Trip′o-li.
1. A siliceous polishingma-terial first imported from
Tripoli, Africa.
The
tripoli of Bilin in Bohemia has been ascertained by
Professor Ehrenberg of
Berlin to consist of the siliceous plates or frustules of animalculae and diatomaceae.
They are divested of everything but silex, are hard but fragile, and are of different species.
Of one kind there are 41,000,000,000 in a cubic inch, weighing 220 grains; 187,000,000 to a single grain.
Infusorial earth has been employed in the manufacture of
fire-brick and for the lining of furnaces; its adaptation for this purpose is owing to the fact that it contains but a very small proportion of material capable of acting as a flux, being composed of nearly pure silica.
Floating bricks were made by the ancients, according to Posidonius, from a kind of argillaceous earth, which was employed for cleaning silver-plate.
As tripoli is too heavy to float in water,
M. Fabbroni experimented with a number of mineral substances, which it seemed might be adapted for making brick of this kind, and at last succeeded in producing them by using fossil meal, a kind of earth abundant in
Tuscany, containing, according to
M. Fabbroni, 55 parts of siliceous earth, 15 magnesia, 14 water, 12 alumina, 3 lime, and 1 iron.
It is infusible in the fire, loses about 1/8 of its weight in baking, and but little of its volume.
Bricks made of this substance float in water, either burned or unburned, and 1/20 of clay may be added without destroying this property.
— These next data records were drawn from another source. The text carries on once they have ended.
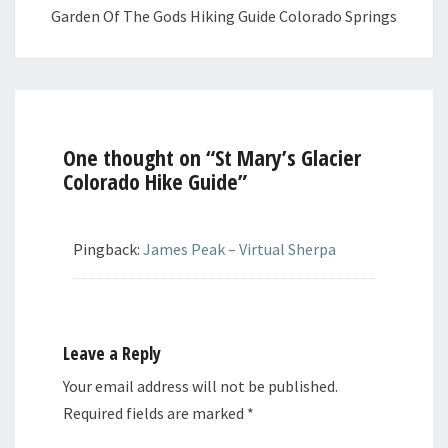
Garden Of The Gods Hiking Guide Colorado Springs
One thought on “
St Mary’s Glacier
Colorado Hike Guide
”
Pingback:
James Peak – Virtual Sherpa
Leave a Reply
Your email address will not be published.
Required fields are marked
*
They resist water, unite readily with lime, and are nearly as strong as common bricks, with but about 1/6 of their weight.
They are such bad conductors of heat that one end may be made red-hot while the other is held in the hand, and are well adapted for furnaces and where great heat is to be sustained, as well as in constructions where extreme lightness is desirable, as for domes, etc.
2. Rotten-stone.
A light-brown siliceous earth used as a polishing-material.
Sometimes made from
clunch or
separia. One analysis gives: —
Silica | 81 |
Alumina | 1.5 |
Iron | 8 |
Sulphuric acid | 3.45 |
Water | 4.55 |
| —— |
| 98.55 |
[
2629]
It is now found in numerous localities.
It is prepared by calcining and grinding, and has various colors.